--- PAGE EXCERPT ---

Marketing is tough; even more so today when there are dozens of brands offering confusingly similar solutions, products and services, all vying for a piece of customers' share of mind and share of wallet. These difficulties become magnified when businesses have limited budgets, shorter timelines to market success, high overheads, need for 3X+ returns on investment etc., and these in turn sometimes force poor marketing judgement and actions.
Being a good marketer means having to bridge the gap between what the company has to offer and what customers want to buy. It requires an exceptional understanding of how and why people think and act the way they do; solving pain points, overcoming customer biases, creating compelling stories that will engage the prospect through the entire marketing and sales funnel to eventually convince the prospect to buy your solution over the others vying for his money. It is in this journey that many businesses are tempted to 'leapfrog' to achieve their revenue growth agenda, and sometimes cross over into the grey areas of ethical, questionable marketing.
Ethical Marketing has less to do with marketing strategy and more to do with philosophy, which in turn impacts marketing efforts.
For the purpose of this article, we will discuss Ethics strictly through the lens of Advertising and Marketing (keeping the customer at the core); since the overall topic of Ethics is too vast, notoriously difficult, and highly subjective as ethics resides in a grey area with many fine lines and consistently shifting boundaries.
In a highly competitive marketing environment it can easily become difficult to create an unfair competitive advantage for your brand especially if the core differentiator is limited to Price or Convenience. This results in brands turning to exaggerating claims and manipulating efficacy in their advertising and marketing efforts. The desired intent may be to quickly grow revenue or gain higher ranking on search engine results or increase commissions for social media likes or increase views to blog pages in order to raise ad revenues or to make some noise or make their advertising easy. Whatever be the reasons, one thing is for sure - it will not last as customers can be unforgiving when they feel they have been manipulated.

---

▸ **TASKS AND EXERCISES**:
- A) According to the excerpt on ethical marketing, what does ethical marketing have less to do with, and more to do with?
- B) Transcribe the passage of the ethical marketing excerpt between "Being a good" and "impacts marketing efforts.", inclusive.

--- ENTRIES SHOWN ---

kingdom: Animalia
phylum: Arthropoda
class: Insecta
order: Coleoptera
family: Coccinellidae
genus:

---

▸ **SET OF ANSWERS**:
- A) It has less to do with marketing strategy and more to do with philosophy.

- B)
Being a good marketer means having to bridge the gap between what the company has to offer and what customers want to buy. It requires an exceptional understanding of how and why people think and act the way they do; solving pain points, overcoming customer biases, creating compelling stories that will engage the prospect through the entire marketing and sales funnel to eventually convince the prospect to buy your solution over the others vying for his money. It is in this journey that many businesses are tempted to 'leapfrog' to achieve their revenue growth agenda, and sometimes cross over into the grey areas of ethical, questionable marketing.
Ethical Marketing has less to do with marketing strategy and more to do with philosophy, which in turn impacts marketing efforts.